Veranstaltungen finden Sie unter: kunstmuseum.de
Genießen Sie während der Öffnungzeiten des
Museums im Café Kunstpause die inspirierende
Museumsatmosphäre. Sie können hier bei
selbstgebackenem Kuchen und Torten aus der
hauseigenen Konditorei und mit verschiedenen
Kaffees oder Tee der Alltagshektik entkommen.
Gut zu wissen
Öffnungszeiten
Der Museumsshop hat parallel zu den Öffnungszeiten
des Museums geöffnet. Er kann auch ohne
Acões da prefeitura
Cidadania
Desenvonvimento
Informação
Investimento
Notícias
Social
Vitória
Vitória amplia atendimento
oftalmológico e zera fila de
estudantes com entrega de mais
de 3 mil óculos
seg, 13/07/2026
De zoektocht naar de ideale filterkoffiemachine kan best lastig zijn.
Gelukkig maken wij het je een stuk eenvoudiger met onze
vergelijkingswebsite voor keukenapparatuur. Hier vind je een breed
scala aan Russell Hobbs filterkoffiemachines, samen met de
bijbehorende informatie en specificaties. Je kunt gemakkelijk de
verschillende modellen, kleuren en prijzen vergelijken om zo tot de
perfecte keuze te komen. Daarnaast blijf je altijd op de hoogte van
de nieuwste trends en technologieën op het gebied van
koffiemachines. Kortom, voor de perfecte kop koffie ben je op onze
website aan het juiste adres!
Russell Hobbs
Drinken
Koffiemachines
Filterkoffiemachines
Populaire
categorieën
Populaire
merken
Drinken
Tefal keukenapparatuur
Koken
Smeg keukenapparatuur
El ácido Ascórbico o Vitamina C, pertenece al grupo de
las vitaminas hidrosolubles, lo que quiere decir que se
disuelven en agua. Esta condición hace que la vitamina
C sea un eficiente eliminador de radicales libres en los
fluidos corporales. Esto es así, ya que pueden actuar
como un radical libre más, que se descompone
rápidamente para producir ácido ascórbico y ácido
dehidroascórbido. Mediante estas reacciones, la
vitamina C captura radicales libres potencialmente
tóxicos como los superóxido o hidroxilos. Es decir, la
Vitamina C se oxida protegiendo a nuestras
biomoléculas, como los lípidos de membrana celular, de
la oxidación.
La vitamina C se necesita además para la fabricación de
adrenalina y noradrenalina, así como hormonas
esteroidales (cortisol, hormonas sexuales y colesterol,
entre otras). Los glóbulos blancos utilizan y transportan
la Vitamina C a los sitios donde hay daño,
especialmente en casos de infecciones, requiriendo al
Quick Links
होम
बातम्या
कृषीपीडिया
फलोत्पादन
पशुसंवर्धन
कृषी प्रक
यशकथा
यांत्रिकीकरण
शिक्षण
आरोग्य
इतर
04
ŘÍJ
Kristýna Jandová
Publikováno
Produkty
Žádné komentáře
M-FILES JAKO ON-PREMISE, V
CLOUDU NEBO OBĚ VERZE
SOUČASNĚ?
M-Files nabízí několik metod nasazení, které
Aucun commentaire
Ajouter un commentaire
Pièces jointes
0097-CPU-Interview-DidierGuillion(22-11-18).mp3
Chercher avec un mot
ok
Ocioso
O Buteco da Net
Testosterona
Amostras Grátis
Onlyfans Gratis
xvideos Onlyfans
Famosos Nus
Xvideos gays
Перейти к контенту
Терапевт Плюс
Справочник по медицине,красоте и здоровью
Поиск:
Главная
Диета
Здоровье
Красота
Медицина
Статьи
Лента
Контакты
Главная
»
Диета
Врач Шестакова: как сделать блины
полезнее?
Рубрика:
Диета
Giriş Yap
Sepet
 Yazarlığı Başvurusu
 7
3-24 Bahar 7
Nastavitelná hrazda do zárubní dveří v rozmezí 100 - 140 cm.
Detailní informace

------------------------

▶ **TASK TO CARRY OUT**: Working through the records above, copy each line in which "Hobbs" is found.

▶ **SOLUTION FOR THIS PROBLEM**:
scala aan Russell Hobbs filterkoffiemachines, samen met de
Russell Hobbs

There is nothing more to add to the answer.